(Landmark coordinate records)
○ ○ ○ ○ ○

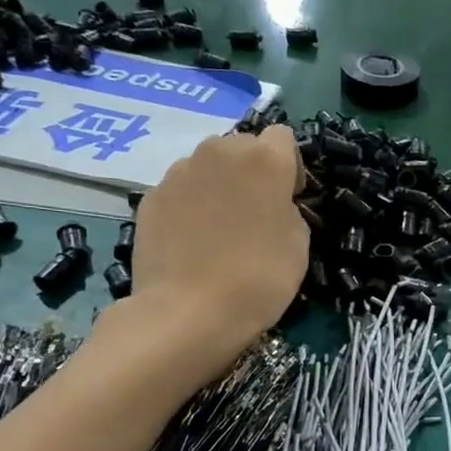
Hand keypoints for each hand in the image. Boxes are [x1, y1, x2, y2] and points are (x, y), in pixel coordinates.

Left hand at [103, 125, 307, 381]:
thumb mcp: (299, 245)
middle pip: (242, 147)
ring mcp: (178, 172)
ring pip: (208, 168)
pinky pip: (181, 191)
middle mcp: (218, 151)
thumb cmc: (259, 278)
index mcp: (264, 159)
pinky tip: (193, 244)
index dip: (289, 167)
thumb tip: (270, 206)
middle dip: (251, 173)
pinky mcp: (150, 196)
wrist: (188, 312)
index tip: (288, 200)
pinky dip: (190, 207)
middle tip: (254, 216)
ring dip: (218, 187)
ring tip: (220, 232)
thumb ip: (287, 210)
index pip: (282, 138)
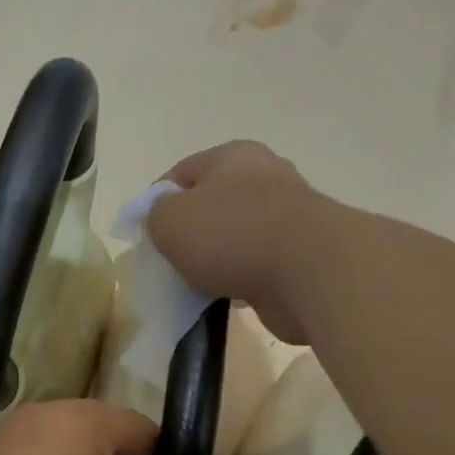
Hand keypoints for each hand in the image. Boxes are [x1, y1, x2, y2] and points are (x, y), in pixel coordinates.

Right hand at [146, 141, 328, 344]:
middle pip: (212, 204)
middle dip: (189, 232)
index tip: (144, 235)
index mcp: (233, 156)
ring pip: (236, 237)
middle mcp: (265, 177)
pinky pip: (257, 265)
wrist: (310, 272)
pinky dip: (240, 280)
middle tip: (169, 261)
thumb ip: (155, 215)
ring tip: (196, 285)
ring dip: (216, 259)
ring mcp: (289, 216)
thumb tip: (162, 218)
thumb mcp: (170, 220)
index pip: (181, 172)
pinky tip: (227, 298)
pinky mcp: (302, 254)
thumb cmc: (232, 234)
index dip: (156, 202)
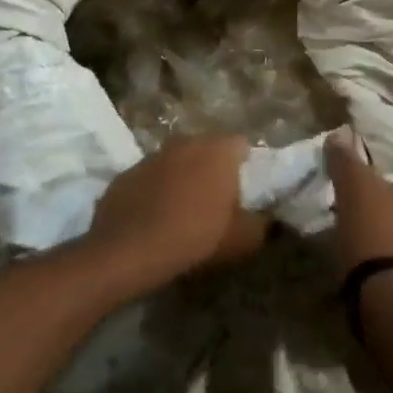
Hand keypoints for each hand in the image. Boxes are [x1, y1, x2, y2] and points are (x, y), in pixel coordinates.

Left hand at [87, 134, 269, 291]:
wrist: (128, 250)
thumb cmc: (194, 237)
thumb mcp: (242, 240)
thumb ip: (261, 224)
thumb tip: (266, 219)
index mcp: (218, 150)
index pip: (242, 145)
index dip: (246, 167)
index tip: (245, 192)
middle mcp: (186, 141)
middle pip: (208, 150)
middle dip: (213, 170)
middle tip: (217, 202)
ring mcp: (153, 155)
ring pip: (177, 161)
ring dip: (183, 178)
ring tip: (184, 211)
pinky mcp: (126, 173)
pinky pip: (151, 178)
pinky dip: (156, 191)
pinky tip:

○ ○ ○ ○ ○

**Task goal**
Give again the stretch of the entries above that begins at the line with "Right hand at" and ends at the line with "middle dip: (213, 170)", word for word, with no pictures.

**Exercise solution**
Right hand at [146, 141, 328, 344]:
middle pip: (212, 204)
middle dip: (189, 232)
index tip: (144, 235)
index mcp: (233, 156)
ring pip: (236, 237)
middle mcp: (265, 177)
pinky pip: (257, 265)
wrist: (310, 272)
pinky dip: (240, 280)
middle tip: (169, 261)
thumb ip: (155, 215)
ring tip: (196, 285)
ring dip: (216, 259)
ring mcp: (289, 216)
thumb tip: (162, 218)
thumb mcp: (170, 220)
index pip: (181, 172)
pinky tip: (227, 298)
pinky mcp: (302, 254)
thumb cmc: (232, 234)
index dip: (156, 202)
Hand keypoints for each hand in the image. Boxes are [x1, y1, x2, y2] and points are (x, y), in pixel coordinates.

Left hand at [87, 134, 269, 291]:
wrist: (128, 250)
thumb cmc: (194, 237)
thumb mcp: (242, 240)
thumb ip: (261, 224)
thumb tip: (266, 219)
index mcp: (218, 150)
index pip: (242, 145)
index dip: (246, 167)
index tip: (245, 192)
middle mcp: (186, 141)
middle pip: (208, 150)
middle dip: (213, 170)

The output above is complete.